The stronger the contrast in between latitudes, he said, the stronger the jet stream.

“A stronger jet stream creates low pressure, or what we call storms here in California,” he said. “But we need to be mindful that a weak to moderate El Niño will create another [year of] lower than average rainfall.”

What we need, Hovde said, is for conditions to strengthen.

“I’d say there’s still reason to be optimistic,” he said. “[El Niño] is like a kid growing up; not all kids grow at the same rate.”

... and predictions for rainfall during a weak to moderate El Niño season.

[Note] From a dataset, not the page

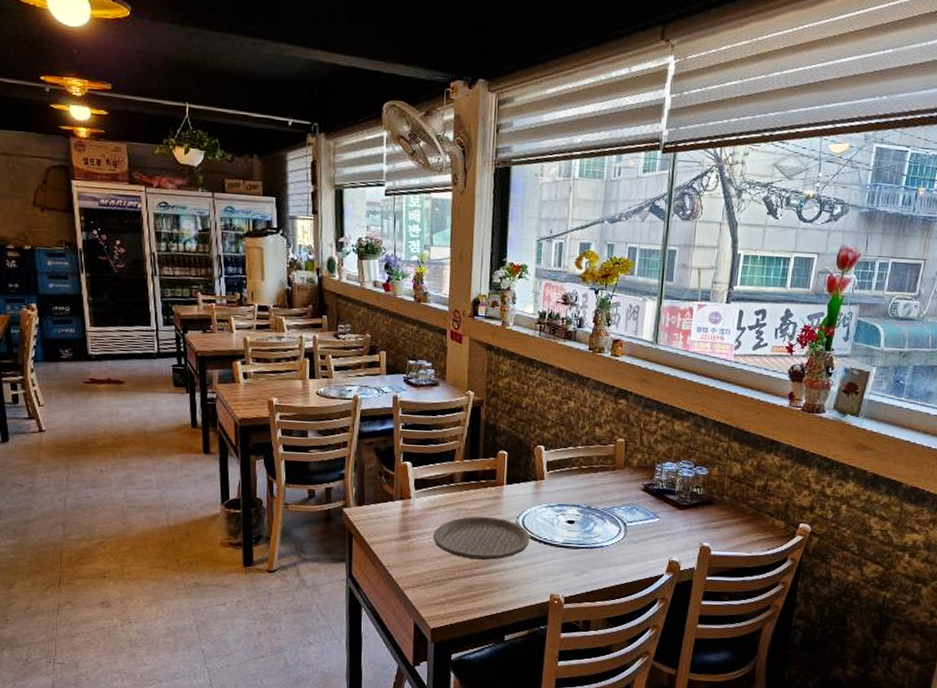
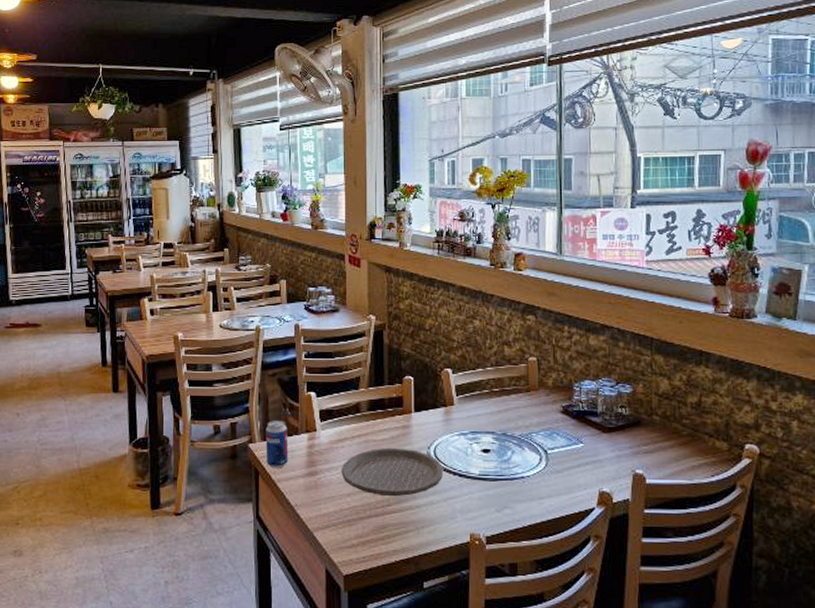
beverage can: none [360,487,383,531] -> present [266,420,289,468]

While we’re behind 1997 in terms of atmospheric conditions, there’s still time for things to start changing. But the extreme weather patterns experienced in the last decade do raise questions about climate change and its impact on arid states like California.

“[Climate change] is happening: Scientific groups almost universally align in their belief in the evidence,” Hovde said.

Such groups as the World Meteorological Organization, the Intergovernmental Panel on Climate Change, the American Meteorological Society, and the American Association for the Advancement of Science have all issued statements in recent years concluding human activities are modifying Earth’s climate.

“The preponderance of data in regard to climate change is hard to deny,” Hovde said. “[Climate] doesn’t impact seasonal or daily forecasts, but we have seen record temperatures and drought.”

He explained that climate “is an after-the-fact assessment” of data, so “we do need some distance from events.”

“It’s become a political football right now, but it’s happening,” he said. “Asking how many people should live in an arid state like California—that’s a legitimate question—or how much water should be used on agriculture versus development. These are issues we’re dealing with right now.”